RG, 15.02.1919 - I 207/18

Daten
Fall: 
Begriff der Fahrlässigkeit
Fundstellen: 
RGZ 95, 16
Gericht: 
Reichsgericht
Datum: 
15.02.1919
Aktenzeichen: 
I 207/18
Entscheidungstyp: 
Urteil
Instanzen: 
  • LG I München
  • OLG München

Zum Begriffe der Fahrlässigkeit. Ist auf die Anschauungen Rücksicht zu nehmen, die in dem Personenkreise herrschen, dem der Täter angehört?

Tatbestand

Der Kläger hatte sich gegenüber Gr. zur Gewährung eines Darlehens gegen hypothekarische Sicherstellung verpflichtet. Zur Verrechnung auf den Betrag des Darlehens sollten zehn Paketfahrtaktien und drei Hansaaktien gegeben werden. Der Kläger händigte dem Gr. die Mäntel der dreizehn Aktien aus, damit er sie zu dem mit Besorgung der Hypothekenangelegenheit beauftragten Notar bringen sollte, während die Dividendenbogen und Talons vom Kläger zurückbehalten wurden. Gr. übergab aber die Mäntel entgegen dem ihm erteilten Auftrage dem Beklagten als Teil der Anzahlung aus einem Grundstückskaufe, zu der er sich in Höhe von 30000 M verpflichtet hatte. Der Kauf des Grundstücks wurde später rückgängig gemacht, auch die Darlehnshypothek für den Kläger ist nicht bestellt worden. Der Kläger verlangte mit der Klage vom Beklagten Herausgabe der Mäntel der dreizehn Aktien unter der Behauptung, daß der Beklagte nicht gutgläubig das Eigentum erworben, jedenfalls aber grob fahrlässig gehandelt habe. Der Beklagte verweigerte die Herausgabe auf Grund von Ansprüchen, die er aus dem streitigen Geschäfte gegen Gr. zu haben behauptete.

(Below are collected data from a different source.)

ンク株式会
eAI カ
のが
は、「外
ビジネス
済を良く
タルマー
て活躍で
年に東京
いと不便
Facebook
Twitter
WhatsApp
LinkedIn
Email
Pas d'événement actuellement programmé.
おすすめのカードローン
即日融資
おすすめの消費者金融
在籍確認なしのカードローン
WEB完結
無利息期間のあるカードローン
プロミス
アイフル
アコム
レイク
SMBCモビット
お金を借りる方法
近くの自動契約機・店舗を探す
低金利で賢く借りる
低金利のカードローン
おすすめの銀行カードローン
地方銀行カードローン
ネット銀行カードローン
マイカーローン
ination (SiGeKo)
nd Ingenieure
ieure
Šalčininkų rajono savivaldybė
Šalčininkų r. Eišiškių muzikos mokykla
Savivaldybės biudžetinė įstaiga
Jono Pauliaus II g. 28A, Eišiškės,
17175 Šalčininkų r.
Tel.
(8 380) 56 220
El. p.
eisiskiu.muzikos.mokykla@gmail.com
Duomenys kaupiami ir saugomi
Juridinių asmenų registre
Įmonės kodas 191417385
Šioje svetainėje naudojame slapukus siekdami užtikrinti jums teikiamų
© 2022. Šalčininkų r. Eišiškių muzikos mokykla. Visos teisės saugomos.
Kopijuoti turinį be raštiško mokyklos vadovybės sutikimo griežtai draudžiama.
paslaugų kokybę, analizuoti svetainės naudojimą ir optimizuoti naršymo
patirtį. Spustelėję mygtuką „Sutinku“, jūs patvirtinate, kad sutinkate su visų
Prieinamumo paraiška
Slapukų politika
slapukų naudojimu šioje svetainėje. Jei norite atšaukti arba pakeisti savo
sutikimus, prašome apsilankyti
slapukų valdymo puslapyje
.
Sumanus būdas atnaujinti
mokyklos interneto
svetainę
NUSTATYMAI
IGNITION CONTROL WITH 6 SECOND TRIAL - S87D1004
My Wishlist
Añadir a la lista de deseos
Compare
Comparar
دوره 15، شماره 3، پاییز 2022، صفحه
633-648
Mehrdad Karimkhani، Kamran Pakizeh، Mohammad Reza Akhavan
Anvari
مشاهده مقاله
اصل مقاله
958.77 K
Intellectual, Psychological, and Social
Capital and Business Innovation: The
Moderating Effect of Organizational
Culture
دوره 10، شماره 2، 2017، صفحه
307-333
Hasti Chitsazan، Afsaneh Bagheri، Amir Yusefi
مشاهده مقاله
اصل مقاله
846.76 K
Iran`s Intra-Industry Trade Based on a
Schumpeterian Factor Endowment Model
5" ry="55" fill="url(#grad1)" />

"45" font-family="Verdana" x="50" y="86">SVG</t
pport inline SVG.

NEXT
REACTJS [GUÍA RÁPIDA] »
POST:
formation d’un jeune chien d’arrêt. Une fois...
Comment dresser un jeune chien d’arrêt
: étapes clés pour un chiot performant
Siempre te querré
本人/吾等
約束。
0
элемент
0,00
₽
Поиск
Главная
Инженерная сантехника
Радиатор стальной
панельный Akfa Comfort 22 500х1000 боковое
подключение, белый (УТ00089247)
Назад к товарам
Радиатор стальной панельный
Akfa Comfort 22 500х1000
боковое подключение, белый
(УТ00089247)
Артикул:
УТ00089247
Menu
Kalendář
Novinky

Beide Vorinstanzen wiesen die Klage ab. Die Revision des Klägers hatte keinen Erfolg.

Gründe

"Die Revision rügt, daß das Berufungsgericht bei Annahme der Gutgläubigkeit des Beklagten den Begriff der Fahrlässigkeit verkannt habe. Im Berufungsurteil ist ausgeführt, der Kläger müsse beweisen, daß dem Beklagten nur infolge grober Fahrlässigkeit entgangen sei, daß Gr. nicht Eigentümer der Aktien gewesen sei. Grobe Fahrlässigkeit liege in einer besonders schweren, für jedermann auf den ersten Blick einleuchtenden Verletzung der im Verkehr erforderlichen Sorgfalt; der grobfahrlässig Handelnde müsse sich über Verdachtsgründe leichtfertig hinweggesetzt haben. Dabei komme im Sinne eines objektiven Maßstabes insbesondere auch die Personengruppe in Betracht, der der Erwerber angehöre. Der Beklagte sei ein einfacher Bierbrauer auf dem platten Lande, der keine Geschäftserfahrung im Verkehr mit Wertpapieren habe. Besondere Umstände seien nicht gegeben, die auch diesen an sich einfachen Mann zur Anwendung gesteigerter Sorgfalt hätten anhalten müssen.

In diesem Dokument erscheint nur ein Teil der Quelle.